__WHAT THIS TASK INVOLVES__. Rewrite everything from "Aye, Starbucks make" down to "have more soul." in the coffee shop post, substituting "Costa" for every "Starbucks".

__DOCUMENT TEXT__.
::::
Aye, Starbucks make OK tasting coffee. But isn't it nice to go into an independantly owned coffee house and experience something a little different. Dont you find the UK is crowded with franchises and just about everywhere you go there is bound to be the same shops on every high street. Starbucks has a decent setup, obviously people like it or they wouldnt be so successful. But in Melbourne or NY there are countless unique coffee shops etc which add so much to the city.

So fine they have comfy seats and caffeine but it would be nice to have a few more unique places scattered around. They tend to have more soul.
 
Posted by Louche (Member # 450) on :
 
I've swopped my apathy for flipflops. Now I keep staring at my naked, visible, mangled feet and thinking that I ought to do something girly like get a pedicure but the prospect is actually so terrifying I think I am just going to rely on the fact that I'm a long way away from my feet and therefore don't have to look at them much.
 
Posted by kovacs (Member # 28) on :
 
I liked Starbucks when it was just a brand you read about in American novels like The Silence of the Lambs -- having the same mild thrill of otherness as Jack in the Box or Denny's -- rather than an outlet on every corner. Their coffee is certainly on the expensive side; you have to pay £1.70 to get anything drinkable, as the "normal" coffee at £1.30 or so tastes like the burnt dregs of an urn diluted with boiling water. In "holiday" seasons they really start taking the piss with concoctions like Tangerine Christmas Latte, costing some £3.20 for the same size container of warm frothy stuff (with marmelade-type bits floating in it).
::::
__RECORDS SUPPLIED__.
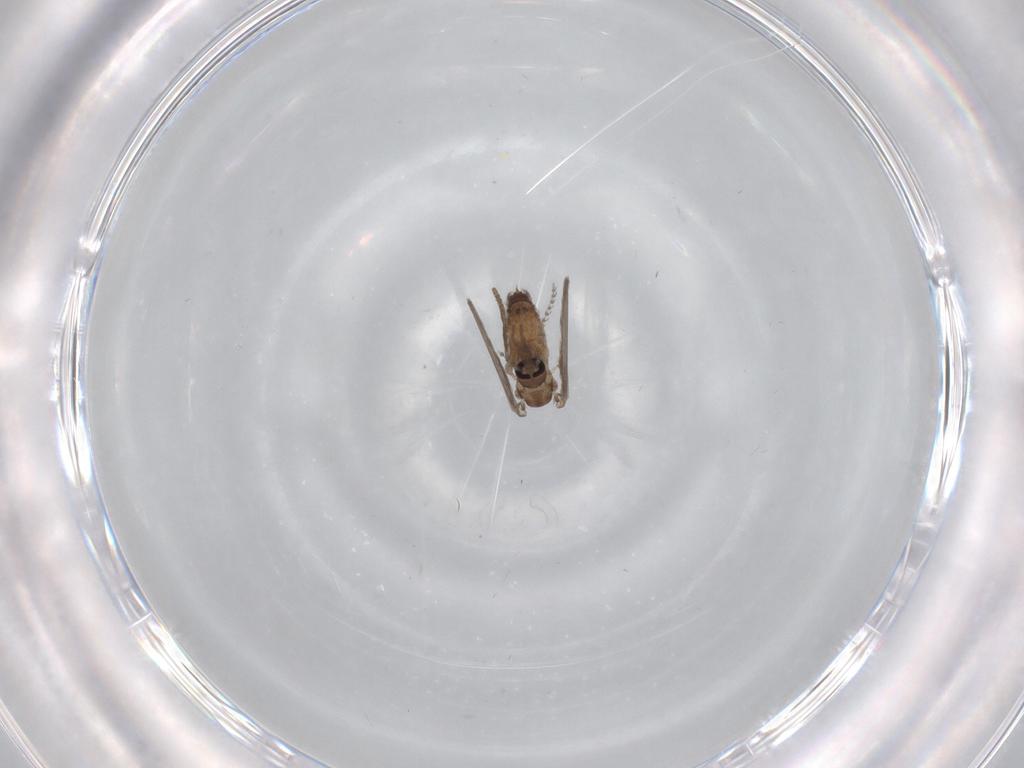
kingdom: Animalia
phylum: Arthropoda
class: Insecta
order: Diptera
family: Psychodidae
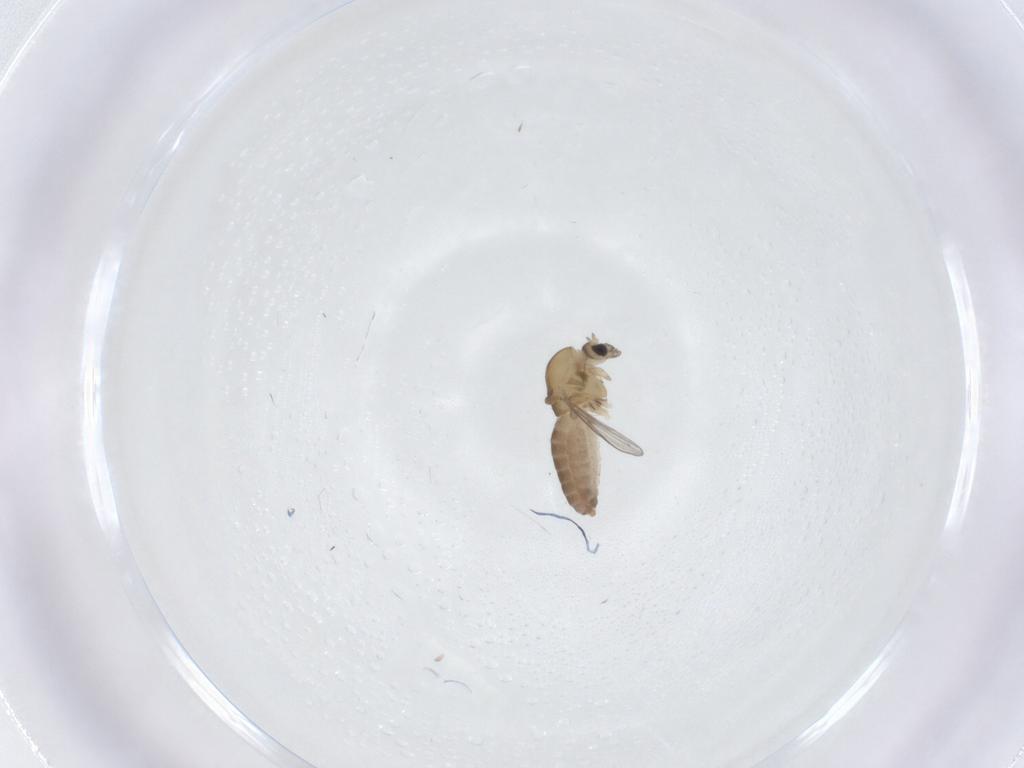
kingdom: Animalia
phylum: Arthropoda
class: Insecta
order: Diptera
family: Chironomidae
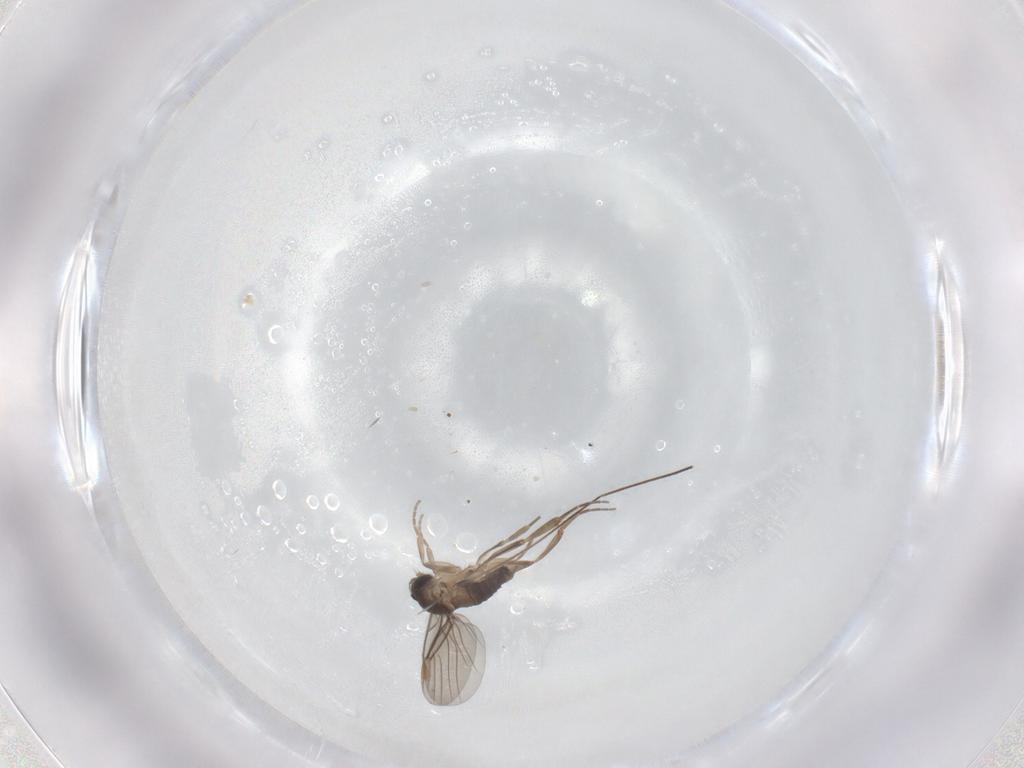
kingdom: Animalia
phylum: Arthropoda
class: Insecta
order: Diptera
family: Phoridae
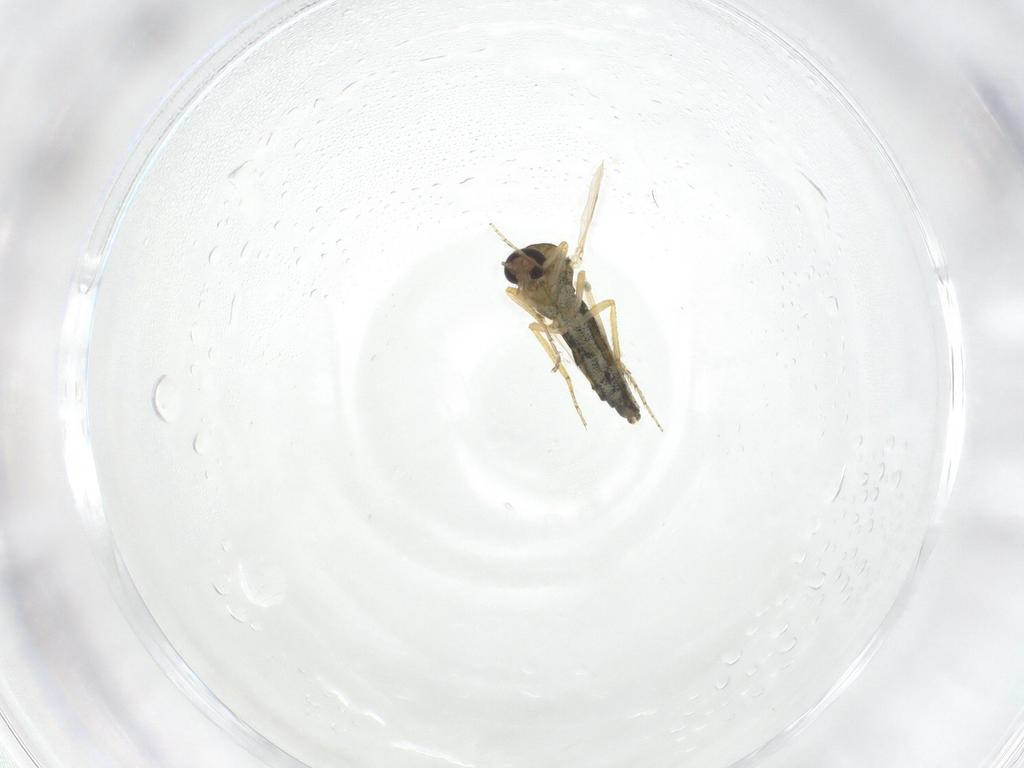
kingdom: Animalia
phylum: Arthropoda
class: Insecta
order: Diptera
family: Ceratopogonidae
::::
__TASK OUTPUT__.
Aye, Costa make OK tasting coffee. But isn't it nice to go into an independantly owned coffee house and experience something a little different. Dont you find the UK is crowded with franchises and just about everywhere you go there is bound to be the same shops on every high street. Costa has a decent setup, obviously people like it or they wouldnt be so successful. But in Melbourne or NY there are countless unique coffee shops etc which add so much to the city.

So fine they have comfy seats and caffeine but it would be nice to have a few more unique places scattered around. They tend to have more soul.